The proposed method is highly related with a previous work or R-FCN. The following figure gives an illustration:

Different from the mentioned previous work, this work predicts two maps, ROI inside map and ROI outside map. The two score maps jointly account for mask prediction and classification sub-tasks. For mask prediction, a softmax operation produces the per-pixel foreground probability. For mask clssification, a max operation produces the per-pixel likelihood of “belonging to the object category”.

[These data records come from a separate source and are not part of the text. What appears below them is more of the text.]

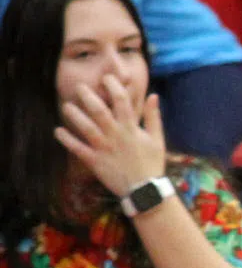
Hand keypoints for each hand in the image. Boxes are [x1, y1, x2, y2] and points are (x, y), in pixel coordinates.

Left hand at [56, 75, 167, 197]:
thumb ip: (153, 116)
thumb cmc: (152, 163)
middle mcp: (115, 135)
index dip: (113, 87)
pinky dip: (67, 140)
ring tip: (66, 105)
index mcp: (131, 128)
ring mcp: (103, 148)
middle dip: (88, 97)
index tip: (107, 78)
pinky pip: (78, 148)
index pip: (122, 101)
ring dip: (75, 116)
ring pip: (86, 128)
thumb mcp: (157, 138)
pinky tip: (58, 131)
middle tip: (79, 87)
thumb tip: (152, 95)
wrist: (144, 189)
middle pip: (99, 111)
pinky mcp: (95, 161)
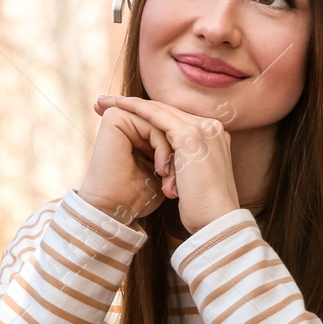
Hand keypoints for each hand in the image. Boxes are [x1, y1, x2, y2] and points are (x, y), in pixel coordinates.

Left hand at [91, 95, 239, 233]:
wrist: (218, 223)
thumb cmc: (204, 210)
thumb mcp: (195, 179)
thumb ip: (186, 164)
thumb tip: (169, 166)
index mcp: (215, 137)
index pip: (177, 120)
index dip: (150, 116)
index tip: (125, 113)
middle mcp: (212, 128)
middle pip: (167, 110)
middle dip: (135, 105)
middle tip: (106, 100)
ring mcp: (203, 129)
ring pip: (160, 110)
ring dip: (129, 103)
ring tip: (104, 101)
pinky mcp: (190, 135)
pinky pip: (156, 116)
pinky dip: (135, 109)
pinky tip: (117, 106)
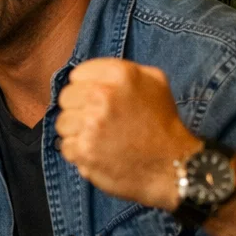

For an input image, 300 ROIs with highest scores are generated from RPN. They pass through the bbox regression branch and give rise to another 300 ROIs. For each ROI, its classification scores and foreground mask (in probability) is predicted for all categories. NMS with an IoU threshold is used to filter out highly overlapping ROIs. The remaining ROIs are classified as the categories with highest classification scores. Their foreground masks are obtained by mask voting. For an ROI under consideration, the ROIs (from the 600) are found with IoU scores higher than 0.5. Their foreground masks of the category are averaged on a per-pixel basis, weighted by their classification scores. The averaged mask is binarized as the output.

ADVANTAGES

  1. End-to-end training and testing alleviate the simplicity of the system.
  2. Utilizing the idea of R-FCN, its efficiency is proved.